Murder-suicides among elderly appear to be more 'homicidal' than portrayed Men who kill wives, selves may be acting less out of love than illness


FORT LAUDERDALE, Fla. -- He's retired, usually well-educated, successful and says he loves his wife. He recently has suffered a physical setback, most frequently a stroke or a pulmonary problem such as emphysema.

This is a portrait of a killer: an older man who shoots his ailing wife and then takes his own life.

Researchers have known that men almost exclusively were the ones pulling the trigger in geriatric murder-suicide. But startling new information being uncovered by a research team at the University of South Florida in Tampa shows these tragedies are not the unpreventable Romeo and Juliet love pacts they often are portrayed to be.

In half of the cases studied, the female victims had defensive wounds, indicating that they may have tried to fend off their mates. Rarely were suicide notes found from the wife or with her signature. And while up to one-fourth of male perpetrators talked of suicide before acting, the women rarely did.

"We're finding that homicide-suicides are much more homicidal than we had originally thought," said Donna Cohen, chair of the university's Department of Aging and Mental Health.

Cohen, the lead psychologist on the study, is presenting initial findings this week at the annual conference of the Gerontological Society of America in Cincinnati.

Although the current study looked at cases from 1988 through 1994, Cohen continues to collect newspaper articles for future investigation.

One from 1996 tells of an elderly man who visited his wife every day in a St. Petersburg nursing home. One morning, he pushed her in her wheelchair to the parking lot, pulled a shotgun out of his car and shot her in the head at close range. Then he turned the gun on himself.

"Was this an act of love?" Cohen said. "No, I think it was an act of him being afraid and depressed and not knowing where to turn."
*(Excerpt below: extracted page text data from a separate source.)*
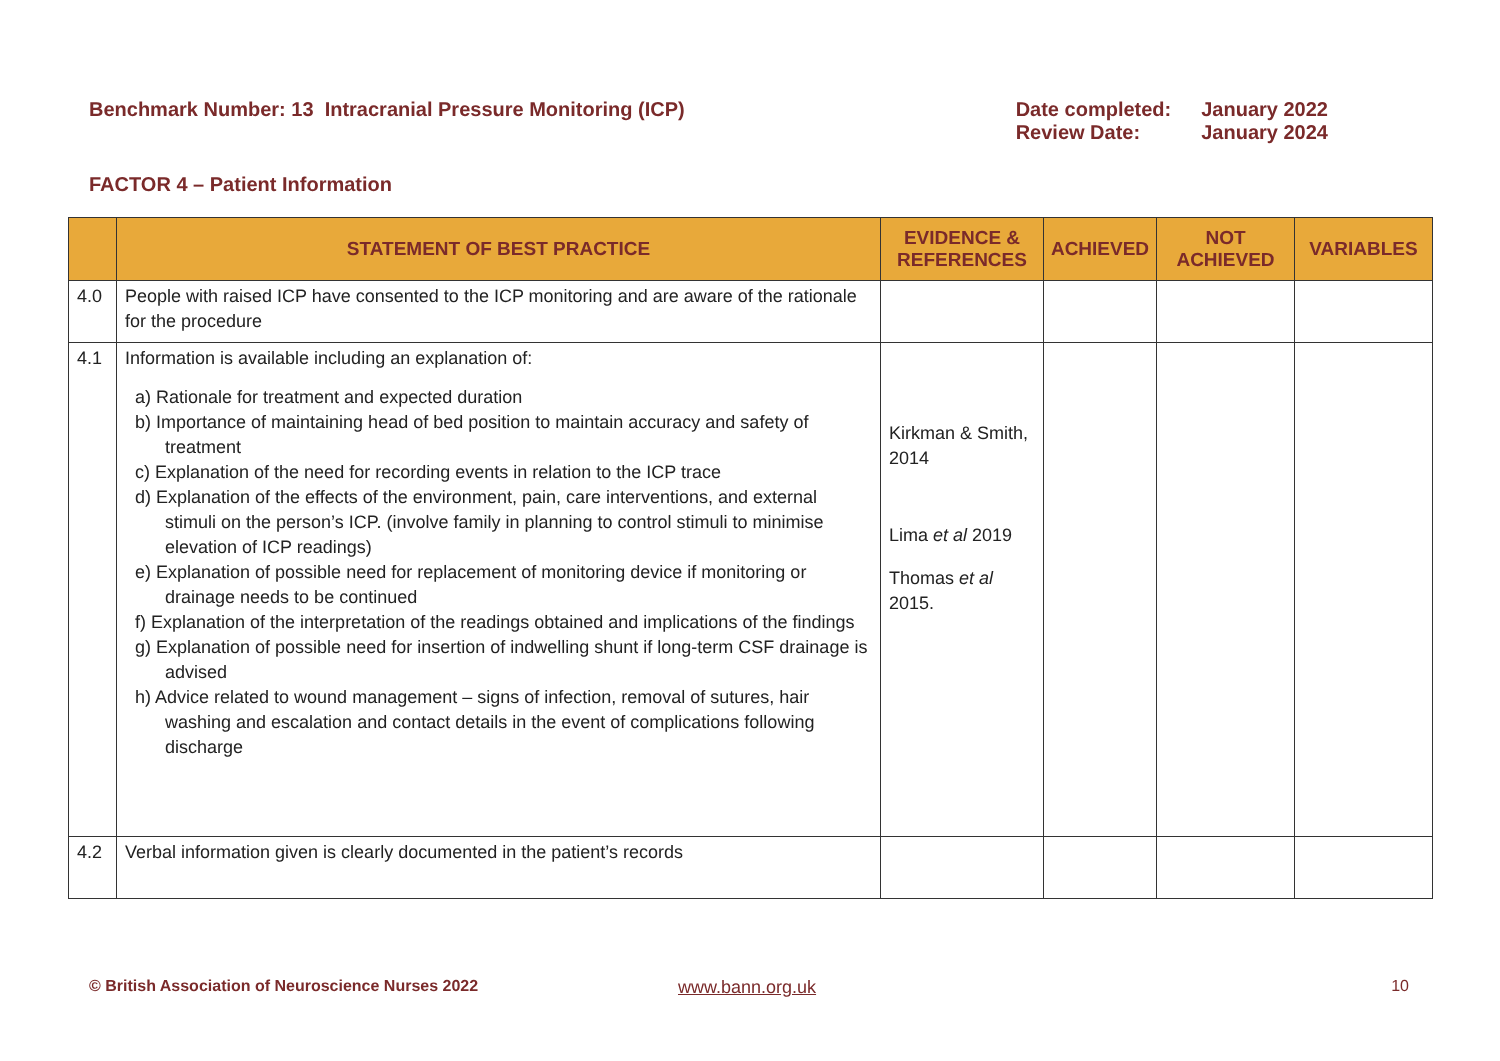Benchmark Number: 13 Intracranial Pressure Monitoring (ICP)
| Date completed: | January 2022 |
| Review Date: | January 2024 |
FACTOR 4 – Patient Information
| | STATEMENT OF BEST PRACTICE | EVIDENCE & REFERENCES | ACHIEVED | NOT ACHIEVED | VARIABLES |
| --- | --- | --- | --- | --- | --- |
| 4.0 | People with raised ICP have consented to the ICP monitoring and are aware of the rationale for the procedure | | | | |
| 4.1 | Information is available including an explanation of: a) Rationale for treatment and expected duration b) Importance of maintaining head of bed position to maintain accuracy and safety of treatment c) Explanation of the need for recording events in relation to the ICP trace d) Explanation of the effects of the environment, pain, care interventions, and external stimuli on the person’s ICP. (involve family in planning to control stimuli to minimise elevation of ICP readings) e) Explanation of possible need for replacement of monitoring device if monitoring or drainage needs to be continued f) Explanation of the interpretation of the readings obtained and implications of the findings g) Explanation of possible need for insertion of indwelling shunt if long-term CSF drainage is advised h) Advice related to wound management – signs of infection, removal of sutures, hair washing and escalation and contact details in the event of complications following discharge | Kirkman & Smith, 2014 Lima et al 2019 Thomas et al 2015. | | | |
| 4.2 | Verbal information given is clearly documented in the patient’s records | | | | |
© British Association of Neuroscience Nurses 2022 www.bann.org.uk 10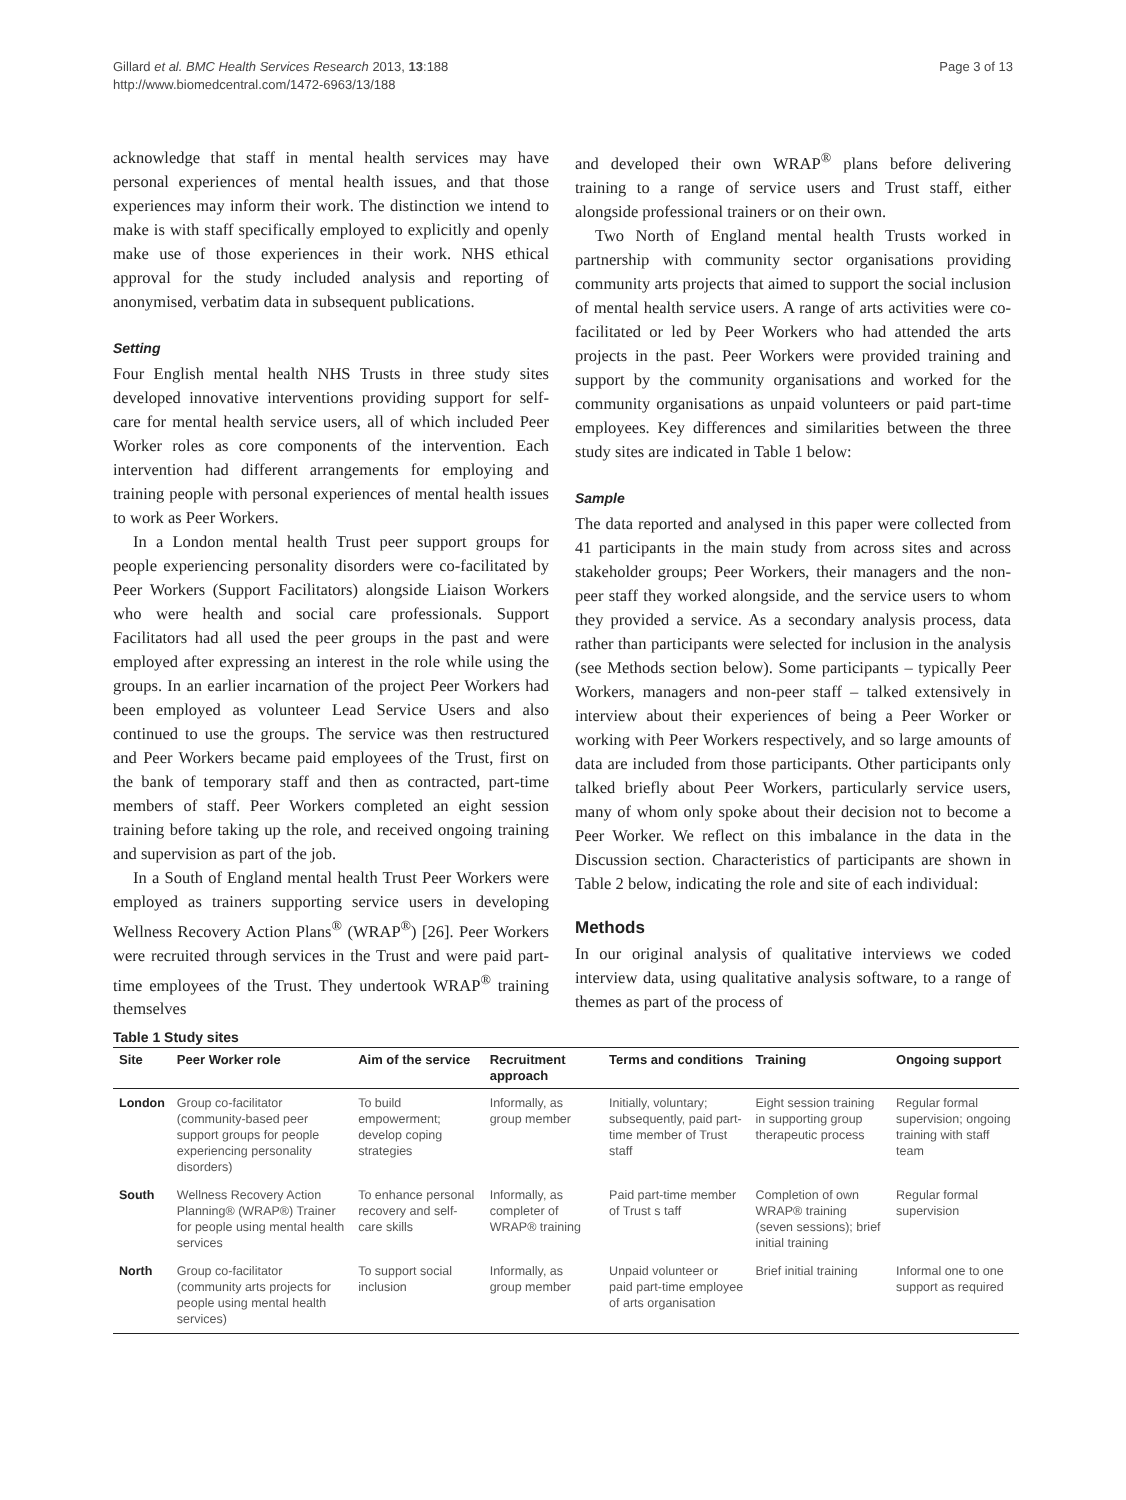Gillard et al. BMC Health Services Research 2013, 13:188
http://www.biomedcentral.com/1472-6963/13/188
Page 3 of 13
acknowledge that staff in mental health services may have personal experiences of mental health issues, and that those experiences may inform their work. The distinction we intend to make is with staff specifically employed to explicitly and openly make use of those experiences in their work. NHS ethical approval for the study included analysis and reporting of anonymised, verbatim data in subsequent publications.
Setting
Four English mental health NHS Trusts in three study sites developed innovative interventions providing support for self-care for mental health service users, all of which included Peer Worker roles as core components of the intervention. Each intervention had different arrangements for employing and training people with personal experiences of mental health issues to work as Peer Workers.
In a London mental health Trust peer support groups for people experiencing personality disorders were co-facilitated by Peer Workers (Support Facilitators) alongside Liaison Workers who were health and social care professionals. Support Facilitators had all used the peer groups in the past and were employed after expressing an interest in the role while using the groups. In an earlier incarnation of the project Peer Workers had been employed as volunteer Lead Service Users and also continued to use the groups. The service was then restructured and Peer Workers became paid employees of the Trust, first on the bank of temporary staff and then as contracted, part-time members of staff. Peer Workers completed an eight session training before taking up the role, and received ongoing training and supervision as part of the job.
In a South of England mental health Trust Peer Workers were employed as trainers supporting service users in developing Wellness Recovery Action Plans<sup>®</sup> (WRAP<sup>®</sup>) [26]. Peer Workers were recruited through services in the Trust and were paid part-time employees of the Trust. They undertook WRAP<sup>®</sup> training themselves
and developed their own WRAP<sup>®</sup> plans before delivering training to a range of service users and Trust staff, either alongside professional trainers or on their own.
Two North of England mental health Trusts worked in partnership with community sector organisations providing community arts projects that aimed to support the social inclusion of mental health service users. A range of arts activities were co-facilitated or led by Peer Workers who had attended the arts projects in the past. Peer Workers were provided training and support by the community organisations and worked for the community organisations as unpaid volunteers or paid part-time employees. Key differences and similarities between the three study sites are indicated in Table 1 below:
Sample
The data reported and analysed in this paper were collected from 41 participants in the main study from across sites and across stakeholder groups; Peer Workers, their managers and the non-peer staff they worked alongside, and the service users to whom they provided a service. As a secondary analysis process, data rather than participants were selected for inclusion in the analysis (see Methods section below). Some participants – typically Peer Workers, managers and non-peer staff – talked extensively in interview about their experiences of being a Peer Worker or working with Peer Workers respectively, and so large amounts of data are included from those participants. Other participants only talked briefly about Peer Workers, particularly service users, many of whom only spoke about their decision not to become a Peer Worker. We reflect on this imbalance in the data in the Discussion section. Characteristics of participants are shown in Table 2 below, indicating the role and site of each individual:
Methods
In our original analysis of qualitative interviews we coded interview data, using qualitative analysis software, to a range of themes as part of the process of
Table 1 Study sites
| Site | Peer Worker role | Aim of the service | Recruitment approach | Terms and conditions | Training | Ongoing support |
| --- | --- | --- | --- | --- | --- | --- |
| London | Group co-facilitator (community-based peer support groups for people experiencing personality disorders) | To build empowerment; develop coping strategies | Informally, as group member | Initially, voluntary; subsequently, paid part-time member of Trust staff | Eight session training in supporting group therapeutic process | Regular formal supervision; ongoing training with staff team |
| South | Wellness Recovery Action Planning® (WRAP®) Trainer for people using mental health services | To enhance personal recovery and self-care skills | Informally, as completer of WRAP® training | Paid part-time member of Trust s taff | Completion of own WRAP® training (seven sessions); brief initial training | Regular formal supervision |
| North | Group co-facilitator (community arts projects for people using mental health services) | To support social inclusion | Informally, as group member | Unpaid volunteer or paid part-time employee of arts organisation | Brief initial training | Informal one to one support as required |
The Florida homicide-suicide study marks the first time researchers have tried to quantify these incidents, which are not identified in state crime statistics. Cohen said he thinks the study results indicate that at least 30 elderly murder-suicides happen in Florida each year -- a rate triple the national average and larger than expected.

"I don't think the government even knows this is going on in many instances," said E. Bentley Lipscomb, secretary of the Florida Department of Elder Affairs. "Until we identify it, we can't take steps to preclude this loss of life."
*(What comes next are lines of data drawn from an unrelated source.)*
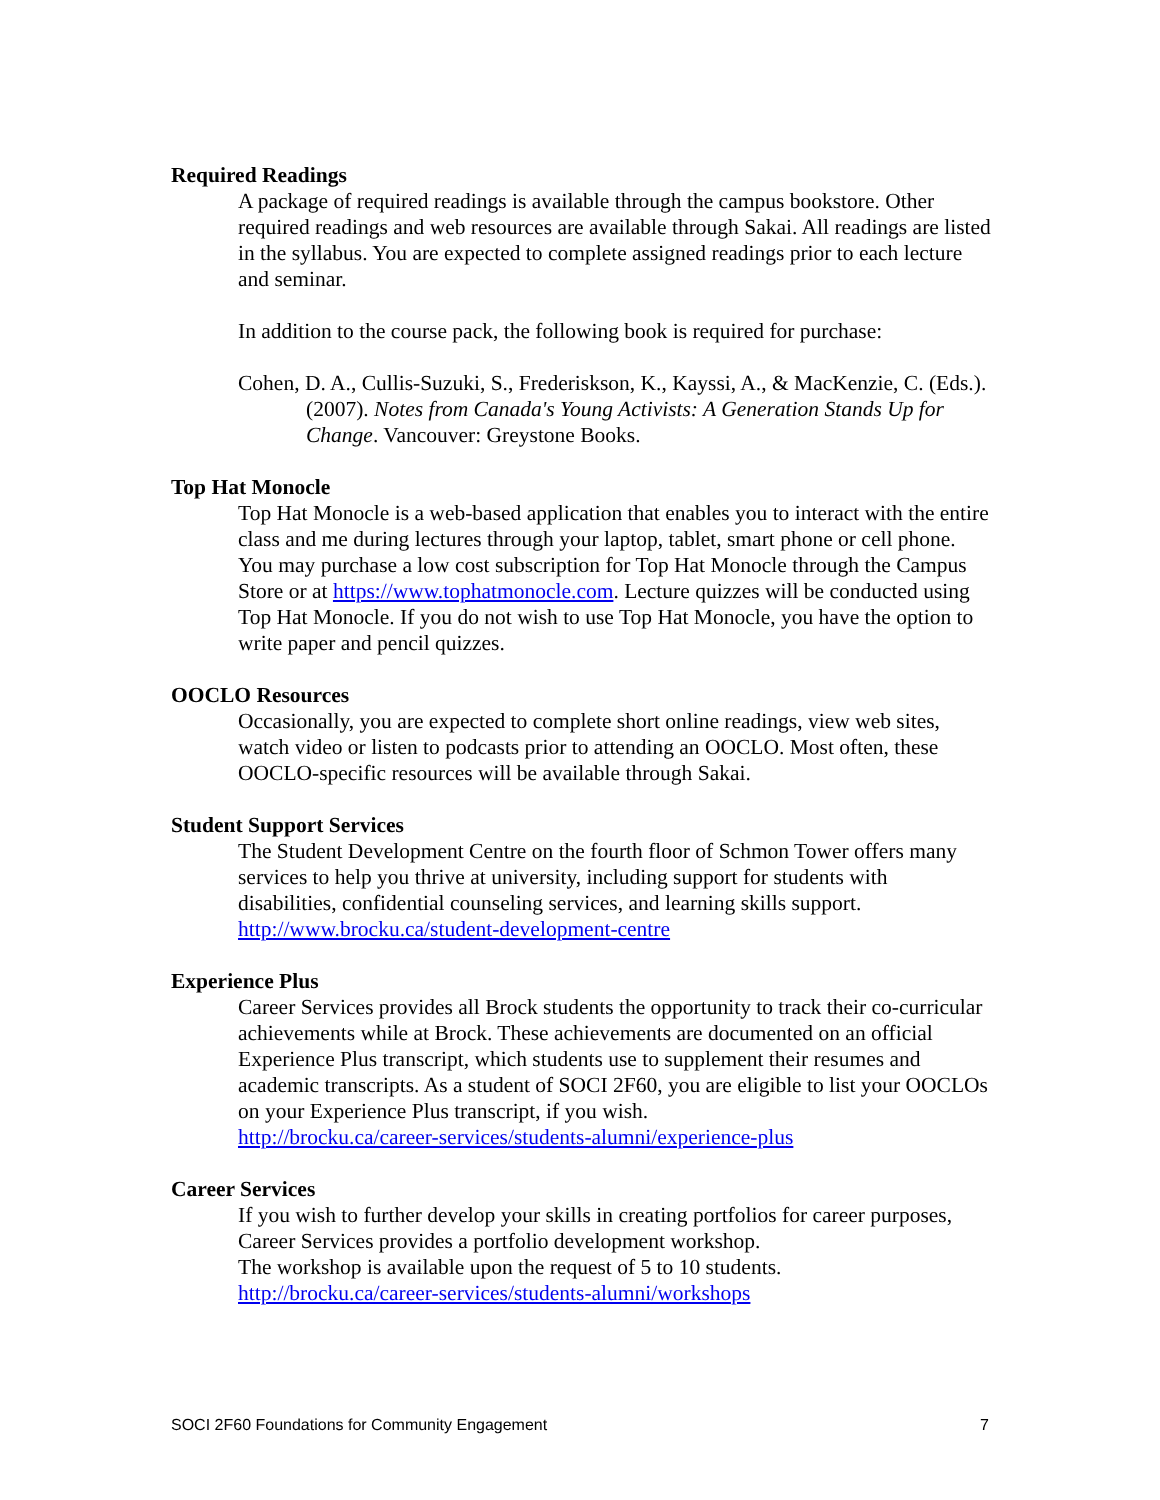Required Readings
A package of required readings is available through the campus bookstore. Other required readings and web resources are available through Sakai. All readings are listed in the syllabus. You are expected to complete assigned readings prior to each lecture and seminar.
In addition to the course pack, the following book is required for purchase:
Cohen, D. A., Cullis-Suzuki, S., Frederiskson, K., Kayssi, A., & MacKenzie, C. (Eds.). (2007). Notes from Canada's Young Activists: A Generation Stands Up for Change. Vancouver: Greystone Books.
Top Hat Monocle
Top Hat Monocle is a web-based application that enables you to interact with the entire class and me during lectures through your laptop, tablet, smart phone or cell phone. You may purchase a low cost subscription for Top Hat Monocle through the Campus Store or at https://www.tophatmonocle.com. Lecture quizzes will be conducted using Top Hat Monocle. If you do not wish to use Top Hat Monocle, you have the option to write paper and pencil quizzes.
OOCLO Resources
Occasionally, you are expected to complete short online readings, view web sites, watch video or listen to podcasts prior to attending an OOCLO. Most often, these OOCLO-specific resources will be available through Sakai.
Student Support Services
The Student Development Centre on the fourth floor of Schmon Tower offers many services to help you thrive at university, including support for students with disabilities, confidential counseling services, and learning skills support.
http://www.brocku.ca/student-development-centre
Experience Plus
Career Services provides all Brock students the opportunity to track their co-curricular achievements while at Brock. These achievements are documented on an official Experience Plus transcript, which students use to supplement their resumes and academic transcripts. As a student of SOCI 2F60, you are eligible to list your OOCLOs on your Experience Plus transcript, if you wish.
http://brocku.ca/career-services/students-alumni/experience-plus
Career Services
If you wish to further develop your skills in creating portfolios for career purposes, Career Services provides a portfolio development workshop.
The workshop is available upon the request of 5 to 10 students.
http://brocku.ca/career-services/students-alumni/workshops
SOCI 2F60 Foundations for Community Engagement 7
Four medical examiners in seven west and south Florida counties, including Dade, isolated 171 cases to the study. Researchers, including some from the University of Miami, analyzed the examiner's reports, death certificates and other records. They tracked 160 factors, including drugs found in the blood stream during autopsy, personal histories and demographics.
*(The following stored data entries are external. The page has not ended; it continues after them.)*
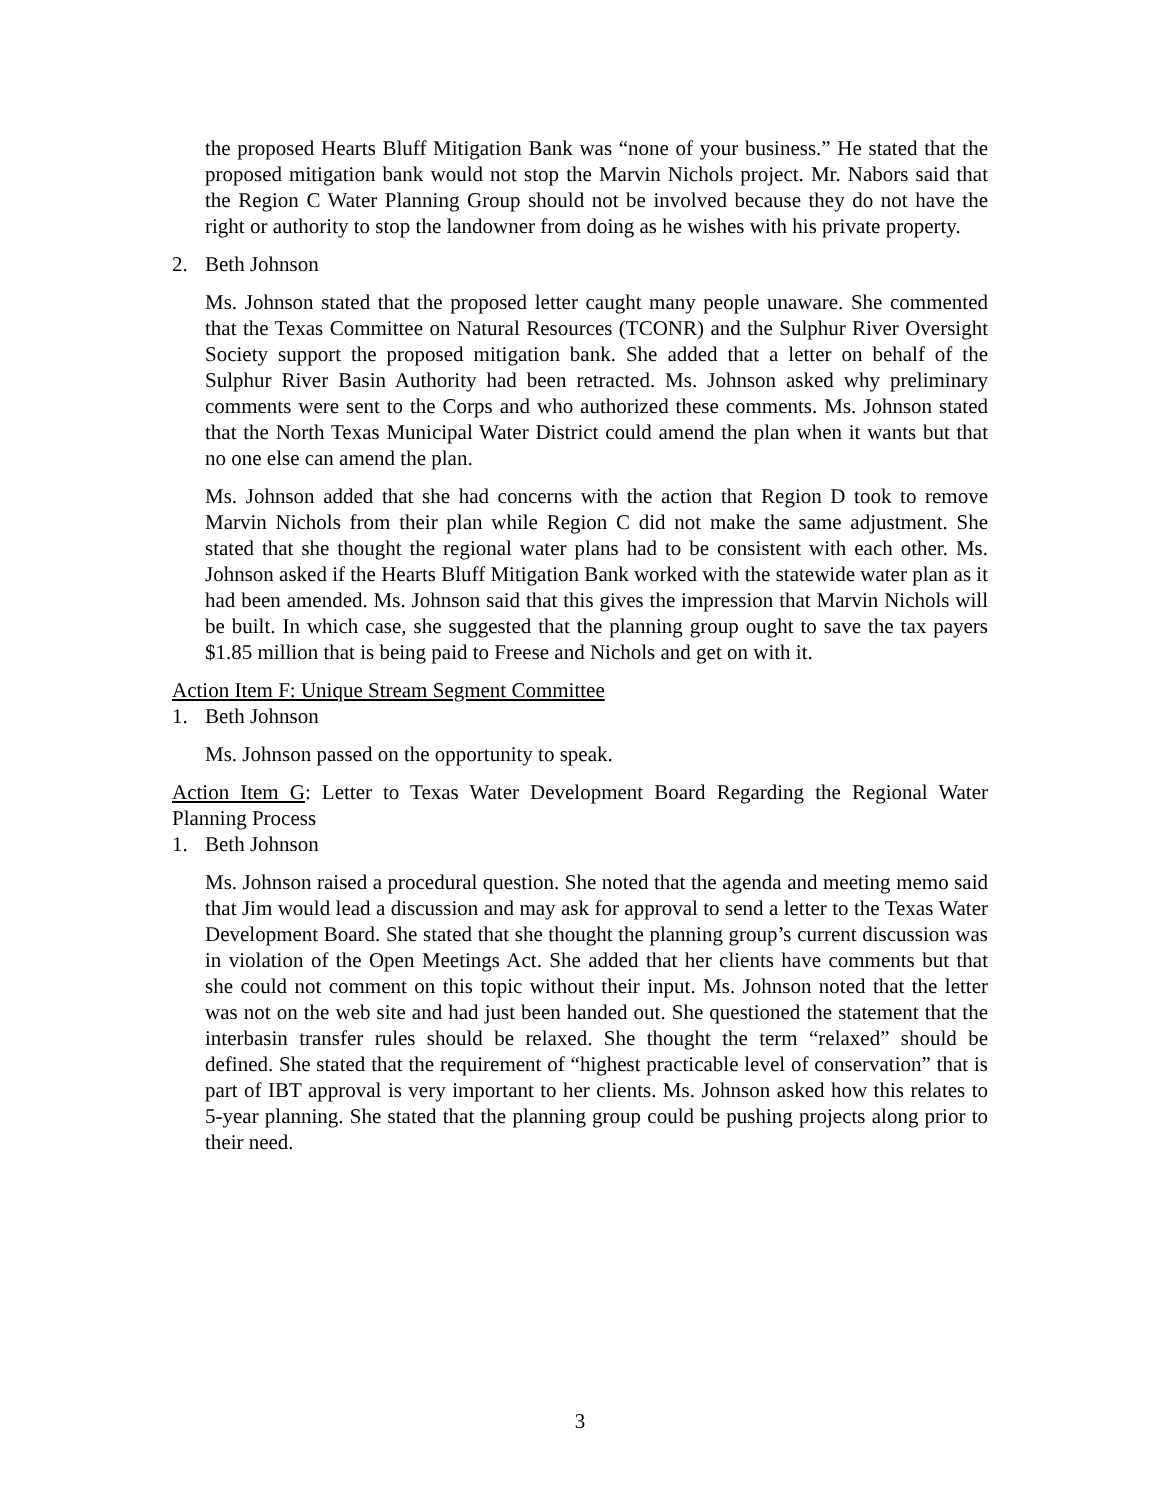the proposed Hearts Bluff Mitigation Bank was “none of your business.” He stated that the proposed mitigation bank would not stop the Marvin Nichols project. Mr. Nabors said that the Region C Water Planning Group should not be involved because they do not have the right or authority to stop the landowner from doing as he wishes with his private property.
2. Beth Johnson
Ms. Johnson stated that the proposed letter caught many people unaware. She commented that the Texas Committee on Natural Resources (TCONR) and the Sulphur River Oversight Society support the proposed mitigation bank. She added that a letter on behalf of the Sulphur River Basin Authority had been retracted. Ms. Johnson asked why preliminary comments were sent to the Corps and who authorized these comments. Ms. Johnson stated that the North Texas Municipal Water District could amend the plan when it wants but that no one else can amend the plan.
Ms. Johnson added that she had concerns with the action that Region D took to remove Marvin Nichols from their plan while Region C did not make the same adjustment. She stated that she thought the regional water plans had to be consistent with each other. Ms. Johnson asked if the Hearts Bluff Mitigation Bank worked with the statewide water plan as it had been amended. Ms. Johnson said that this gives the impression that Marvin Nichols will be built. In which case, she suggested that the planning group ought to save the tax payers $1.85 million that is being paid to Freese and Nichols and get on with it.
Action Item F: Unique Stream Segment Committee
1. Beth Johnson
Ms. Johnson passed on the opportunity to speak.
Action Item G: Letter to Texas Water Development Board Regarding the Regional Water Planning Process
1. Beth Johnson
Ms. Johnson raised a procedural question. She noted that the agenda and meeting memo said that Jim would lead a discussion and may ask for approval to send a letter to the Texas Water Development Board. She stated that she thought the planning group’s current discussion was in violation of the Open Meetings Act. She added that her clients have comments but that she could not comment on this topic without their input. Ms. Johnson noted that the letter was not on the web site and had just been handed out. She questioned the statement that the interbasin transfer rules should be relaxed. She thought the term “relaxed” should be defined. She stated that the requirement of “highest practicable level of conservation” that is part of IBT approval is very important to her clients. Ms. Johnson asked how this relates to 5-year planning. She stated that the planning group could be pushing projects along prior to their need.
3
Cases were divided between older couples, where the homicidal mate was age 55 or older, and younger couples.

Among the results:

Homicide-suicides happen among younger people for very different reasons than older people. Younger couples were far more likely to be unmarried, and have a history of physical and verbal violence. Older people were more likely to be married, and have a history of poor health.

Men who killed themselves and their wives were more likely to be suffering from a debilitating illness. Those who killed only themselves tended to have cancer or heart disease. Researches are uncertain why and want to do "psychological autopsies" with family members and doctors.

While financial stress often is cited as a possible motivator for older men, it did not appear as a factor in any of the study's geriatric cases.

One-fourth of Dade's older killers and 37 percent of west Florida's had said they were depressed, double to triple the rate among younger men. Yet only one of the senior suicides had anti-depressants in his bloodstream, indicating that the depression had gone untreated.